There are varying perceptions of the positions and methodologies of the late progressive Advocate and irrepressible human rights activist, Chief Gani Fawehinmi SAN on topical national issues of the times he was alive. However there was (and there is!) Still a consensus that the late non-state actor was a fighter both in words and deeds against corruption, which President Muhammed Buhari had rightly observed, could kill the republic if we do not exorcise it. What would be his reaction to the current chief justice saga?
What would be the reactions of Justice Mustapha Akanbi who audaciously prosecuted a number of judges on account of graft?

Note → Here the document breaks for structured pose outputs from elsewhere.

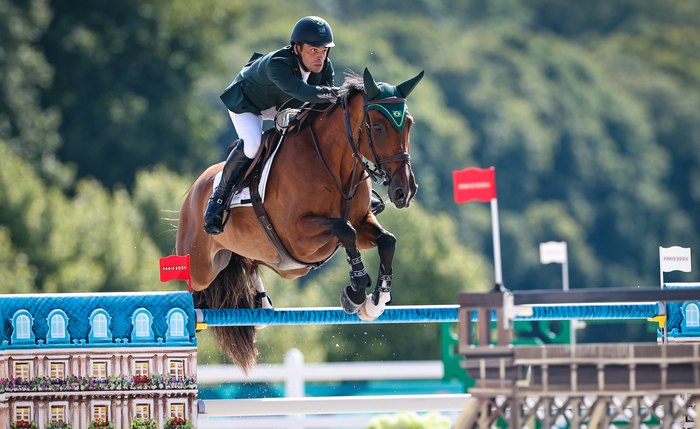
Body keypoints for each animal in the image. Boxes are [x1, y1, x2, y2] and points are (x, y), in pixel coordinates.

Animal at [178, 68, 424, 370]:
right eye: (377, 127)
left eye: (408, 124)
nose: (405, 191)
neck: (336, 166)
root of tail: (194, 189)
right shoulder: (299, 236)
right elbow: (345, 230)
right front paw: (356, 291)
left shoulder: (363, 220)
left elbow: (386, 240)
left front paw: (377, 299)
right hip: (201, 265)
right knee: (193, 287)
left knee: (250, 264)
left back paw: (262, 307)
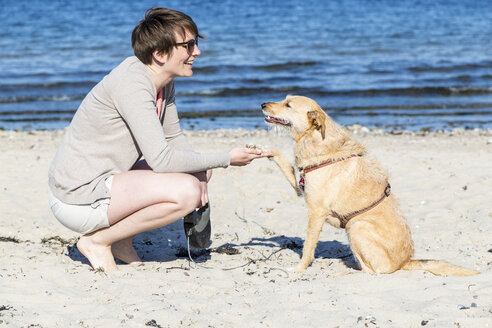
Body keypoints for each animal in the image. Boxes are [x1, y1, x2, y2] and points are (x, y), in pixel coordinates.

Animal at [264, 95, 478, 276]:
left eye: (288, 105)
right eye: (284, 99)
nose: (262, 104)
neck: (316, 141)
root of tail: (405, 263)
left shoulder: (316, 211)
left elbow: (308, 248)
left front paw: (299, 269)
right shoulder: (301, 188)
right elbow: (283, 162)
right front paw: (263, 150)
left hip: (356, 226)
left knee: (372, 272)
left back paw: (346, 272)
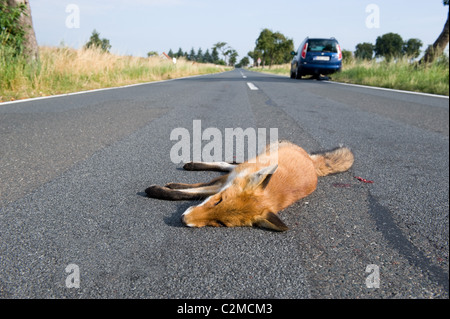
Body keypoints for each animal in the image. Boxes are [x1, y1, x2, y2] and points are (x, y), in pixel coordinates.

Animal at [146, 141, 354, 231]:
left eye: (220, 223)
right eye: (218, 201)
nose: (183, 220)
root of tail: (311, 161)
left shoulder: (223, 184)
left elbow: (189, 192)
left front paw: (163, 189)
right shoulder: (226, 183)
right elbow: (193, 189)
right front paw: (164, 187)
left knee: (229, 165)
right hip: (258, 156)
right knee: (229, 164)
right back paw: (193, 165)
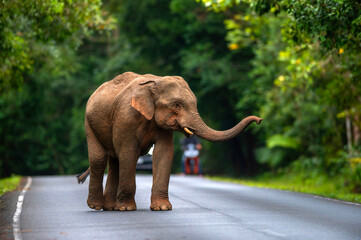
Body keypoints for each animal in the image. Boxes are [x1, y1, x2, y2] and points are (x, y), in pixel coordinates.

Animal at [76, 72, 262, 211]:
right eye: (177, 105)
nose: (259, 120)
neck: (155, 82)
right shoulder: (126, 116)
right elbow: (129, 153)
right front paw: (127, 209)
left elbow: (163, 152)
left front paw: (162, 208)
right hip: (88, 123)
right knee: (100, 159)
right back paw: (96, 206)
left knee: (114, 161)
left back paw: (110, 207)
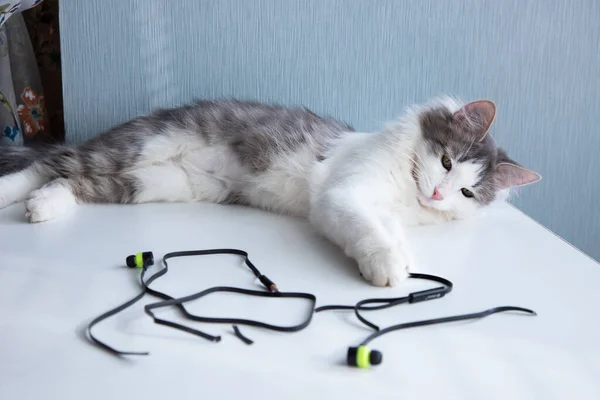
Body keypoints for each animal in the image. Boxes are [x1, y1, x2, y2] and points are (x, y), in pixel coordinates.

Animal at [0, 96, 540, 284]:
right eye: (445, 162)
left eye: (467, 194)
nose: (438, 196)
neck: (405, 190)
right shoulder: (341, 195)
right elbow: (367, 229)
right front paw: (386, 265)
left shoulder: (390, 210)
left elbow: (389, 230)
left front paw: (402, 255)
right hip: (141, 147)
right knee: (50, 162)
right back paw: (14, 192)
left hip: (153, 182)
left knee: (71, 179)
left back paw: (45, 205)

In one of Justice Akanbi’s last interviews entitled “Corruption Will Kill Nigeria.” he had this say: “When it comes to the judiciary, it is my constituency and I don’t want to run that institution down. But there is the need for those in authority to look at the judges they have now. There was a case in which we arrested a gentleman and took the person to court. After we sought leave of the High Court to prosecute the gentleman – I don’t want to mention his name – we were granted leave and he was asked to be locked up so that later the matter would be taken up. When the matter came to court the following day, the gentleman applied for bail.
Curiously, the same judge who granted leave for us to prosecute him, instead of deciding the application for bail, he just discharged and acquitted him when there was no application for discharge and acquittal. Was that judge acting in ignorance? Or had he an ulterior motive? Or did he claim ignorance of the law on application for bail? Instead of deciding it, he unilaterally discharged and acquitted the person. We appealed, the appeal was allowed and the gentleman was rearrested before I left the office. I don’t know what happened after that”. This might be a case of like with unlike, but the principle is the same that the judiciary like all institutions must engage in self-critical assessment.”
*Comrade Aremu, Member National Institute, is the Labour Party (LP) governorship candidate in Kwara State.